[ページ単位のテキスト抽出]
•••••

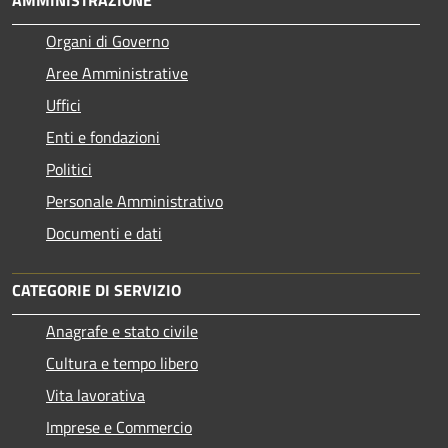
AMMINISTRAZIONE
Organi di Governo
Aree Amministrative
Uffici
Enti e fondazioni
Politici
Personale Amministrativo
Documenti e dati
CATEGORIE DI SERVIZIO
Anagrafe e stato civile
Cultura e tempo libero
Vita lavorativa
Imprese e Commercio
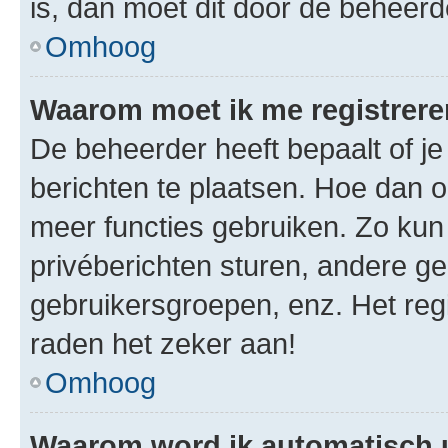
is, dan moet dit door de beheer
Omhoog
Waarom moet ik me registrer
De beheerder heeft bepaalt of je
berichten te plaatsen. Hoe dan oo
meer functies gebruiken. Zo kun
privéberichten sturen, andere ge
gebruikersgroepen, enz. Het reg
raden het zeker aan!
Omhoog
Waarom word ik automatisch 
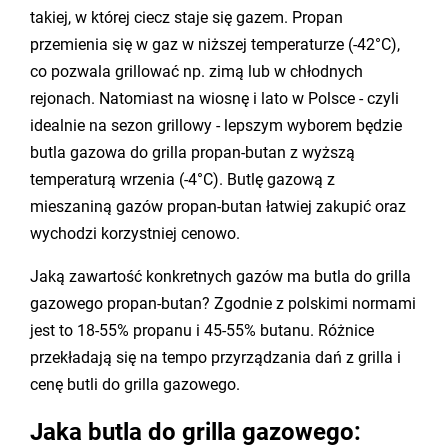
takiej, w której ciecz staje się gazem. Propan
przemienia się w gaz w niższej temperaturze (-42°C),
co pozwala grillować np. zimą lub w chłodnych
rejonach. Natomiast na wiosnę i lato w Polsce - czyli
idealnie na sezon grillowy - lepszym wyborem będzie
butla gazowa do grilla propan-butan z wyższą
temperaturą wrzenia (-4°C). Butlę gazową z
mieszaniną gazów propan-butan łatwiej zakupić oraz
wychodzi korzystniej cenowo.
Jaką zawartość konkretnych gazów ma butla do grilla
gazowego propan-butan? Zgodnie z polskimi normami
jest to 18-55% propanu i 45-55% butanu. Różnice
przekładają się na tempo przyrządzania dań z grilla i
cenę butli do grilla gazowego.
Jaka butla do grilla gazowego:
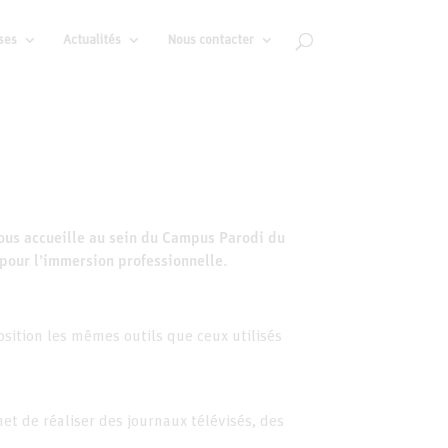
ses
Actualités
Nous contacter
ous accueille au sein du Campus Parodi du
pour l’immersion professionnelle.
sition les mêmes outils que ceux utilisés
et de réaliser des journaux télévisés, des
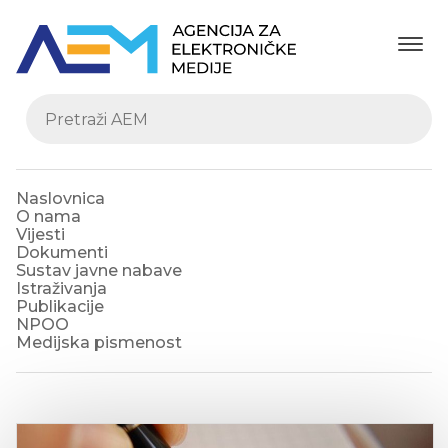
Naslovnica
O nama
Vijesti
Dokumenti
Sustav javne nabave
Istraživanja
Publikacije
NPOO
Medijska pismenost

•••••

» 課題
データに含まれるテキストを、空行を除いて一行につき一つの文字列とし、JSONのリストとして示してください。画像は解答に含めないでください。

» 解答
[
  "AMMINISTRAZIONE",
  "Organi di Governo",
  "Aree Amministrative",
  "Uffici",
  "Enti e fondazioni",
  "Politici",
  "Personale Amministrativo",
  "Documenti e dati",
  "CATEGORIE DI SERVIZIO",
  "Anagrafe e stato civile",
  "Cultura e tempo libero",
  "Vita lavorativa",
  "Imprese e Commercio",
  "is, dan moet dit door de beheer",
  "Omhoog",
  "Waarom moet ik me registrer",
  "De beheerder heeft bepaalt of je",
  "berichten te plaatsen. Hoe dan oo",
  "meer functies gebruiken. Zo kun",
  "privéberichten sturen, andere ge",
  "gebruikersgroepen, enz. Het reg",
  "raden het zeker aan!",
  "Omhoog",
  "Waarom word ik automatisch ",
  "takiej, w której ciecz staje się gazem. Propan",
  "przemienia się w gaz w niższej temperaturze (-42°C),",
  "co pozwala grillować np. zimą lub w chłodnych",
  "rejonach. Natomiast na wiosnę i lato w Polsce - czyli",
  "idealnie na sezon grillowy - lepszym wyborem będzie",
  "butla gazowa do grilla propan-butan z wyższą",
  "temperaturą wrzenia (-4°C). Butlę gazową z",
  "mieszaniną gazów propan-butan łatwiej zakupić oraz",
  "wychodzi korzystniej cenowo.",
  "Jaką zawartość konkretnych gazów ma butla do grilla",
  "gazowego propan-butan? Zgodnie z polskimi normami",
  "jest to 18-55% propanu i 45-55% butanu. Różnice",
  "przekładają się na tempo przyrządzania dań z grilla i",
  "cenę butli do grilla gazowego.",
  "Jaka butla do grilla gazowego:",
  "ses",
  "Actualités",
  "Nous contacter",
  "ous accueille au sein du Campus Parodi du",
  "pour l’immersion professionnelle.",
  "sition les mêmes outils que ceux utilisés",
  "et de réaliser des journaux télévisés, des",
  "Naslovnica",
  "O nama",
  "Vijesti",
  "Dokumenti",
  "Sustav javne nabave",
  "Istraživanja",
  "Publikacije",
  "NPOO",
  "Medijska pismenost"
]